Time course of MMP-13 induced degradation of fibromodulin. Human articular cartilage extracts were incubated with APMA-activated MMP-13 for the indicated times (0–16 hours). Panels are for extracts from (a) normal (nonfibrillated) cartilage and from (b) slightly, (c) moderately and (d) severely fibrillated OA cartilage. The bottom panel (e) relates to the extract from moderately fibrillated OA cartilage incubated for 1.5 hours with APMA-activated MMP-13 in the absence or presence of 50 or 1 nmol/l RS 110–2481 (a preferential MMP-13 inhibitor). APMA, aminophenylmercuric acetate; MMP, matrix metalloprotease; OA, osteoarthritis; rh, human recombinant.

Figure 5

Time course of MMP-13 induced -degradation of lumican.

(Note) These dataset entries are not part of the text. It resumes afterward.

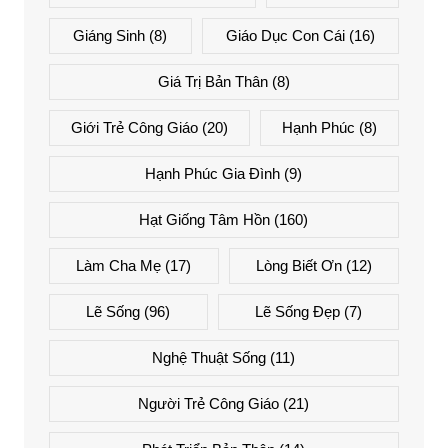
Giáng Sinh
(8)
Giáo Dục Con Cái
(16)
Giá Trị Bản Thân
(8)
Giới Trẻ Công Giáo
(20)
Hạnh Phúc
(8)
Hạnh Phúc Gia Đình
(9)
Hạt Giống Tâm Hồn
(160)
Làm Cha Mẹ
(17)
Lòng Biết Ơn
(12)
Lẽ Sống
(96)
Lẽ Sống Đẹp
(7)
Nghệ Thuật Sống
(11)
Người Trẻ Công Giáo
(21)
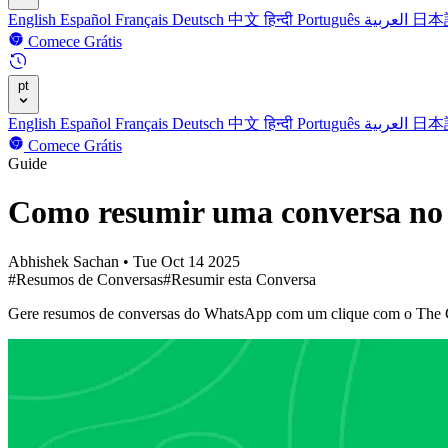
English
Español
Français
Deutsch
中文
हिन्दी
Português
العربية
日本
Comece Grátis
pt
English
Español
Français
Deutsch
中文
हिन्दी
Português
العربية
日本
Comece Grátis
Guide
Como resumir uma conversa n
Abhishek Sachan
•
Tue Oct 14 2025
#Resumos de Conversas
#Resumir esta Conversa
Gere resumos de conversas do WhatsApp com um clique com o The Ch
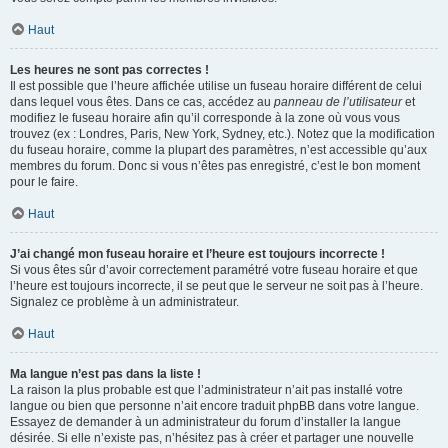
Haut
Les heures ne sont pas correctes !
Il est possible que l’heure affichée utilise un fuseau horaire différent de celui
dans lequel vous êtes. Dans ce cas, accédez au
panneau de l’utilisateur
et
modifiez le fuseau horaire afin qu’il corresponde à la zone où vous vous
trouvez (ex : Londres, Paris, New York, Sydney, etc.). Notez que la modification
du fuseau horaire, comme la plupart des paramètres, n’est accessible qu’aux
membres du forum. Donc si vous n’êtes pas enregistré, c’est le bon moment
pour le faire.
Haut
J’ai changé mon fuseau horaire et l’heure est toujours incorrecte !
Si vous êtes sûr d’avoir correctement paramétré votre fuseau horaire et que
l’heure est toujours incorrecte, il se peut que le serveur ne soit pas à l’heure.
Signalez ce problème à un administrateur.
Haut
Ma langue n’est pas dans la liste !
La raison la plus probable est que l’administrateur n’ait pas installé votre
langue ou bien que personne n’ait encore traduit phpBB dans votre langue.
Essayez de demander à un administrateur du forum d’installer la langue
désirée. Si elle n’existe pas, n’hésitez pas à créer et partager une nouvelle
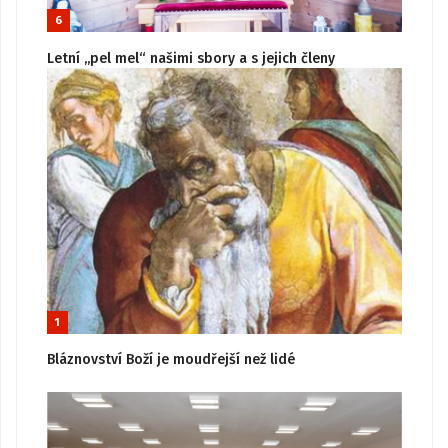
6
Letní „pel mel“ našimi sbory a s jejich členy
1
Bláznovství Boží je moudřejší než lidé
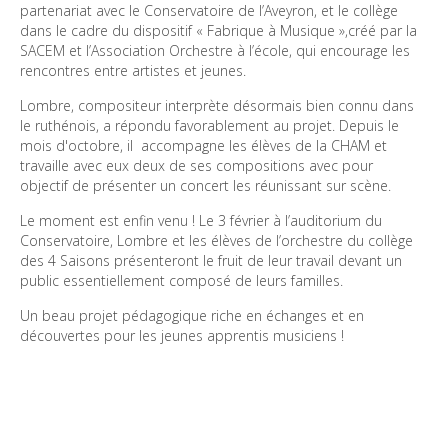
partenariat avec le Conservatoire de l’Aveyron, et le collège 
dans le cadre du dispositif « Fabrique à Musique »,créé par la 
SACEM et l’Association Orchestre à l’école, qui encourage les 
rencontres entre artistes et jeunes.
Lombre, compositeur interprète désormais bien connu dans 
le ruthénois, a répondu favorablement au projet. Depuis le 
mois d'octobre, il  accompagne les élèves de la CHAM et 
travaille avec eux deux de ses compositions avec pour 
objectif de présenter un concert les réunissant sur scène.
Le moment est enfin venu ! Le 3 février à l’auditorium du 
Conservatoire, Lombre et les élèves de l’orchestre du collège 
des 4 Saisons présenteront le fruit de leur travail devant un 
public essentiellement composé de leurs familles.
Un beau projet pédagogique riche en échanges et en 
découvertes pour les jeunes apprentis musiciens !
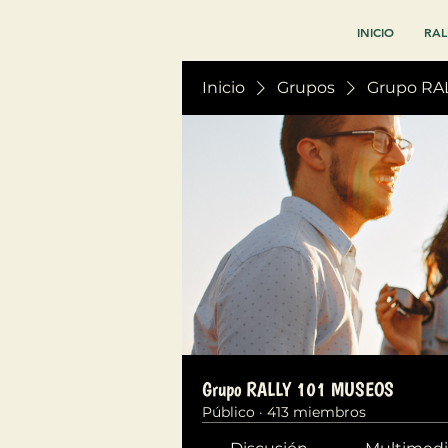
INICIO
RAL
Inicio
Grupos
Grupo RA
Grupo RALLY 101 MUSEOS
Público
·
413 miembros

Human articular cartilage extracts were incubated with APMA-activated MMP-13 for the indicated times (0–16 hours). Panels are for extracts from (a) normal (nonfibrillated) cartilage and from (b) slightly, (c) moderately and (d) severely fibrillated OA cartilage. The bottom panel (e) relates to the extract from moderately fibrillated OA cartilage incubated for 16 hours with APMA-activated MMP-13 in the absence or presence of 50 or 1 nmol/l RS 110–2481 (a preferential MMP-13 inhibitor). APMA, aminophenylmercuric acetate; MMP, matrix metalloprotease; OA, osteoarthritis; rh, human recombinant.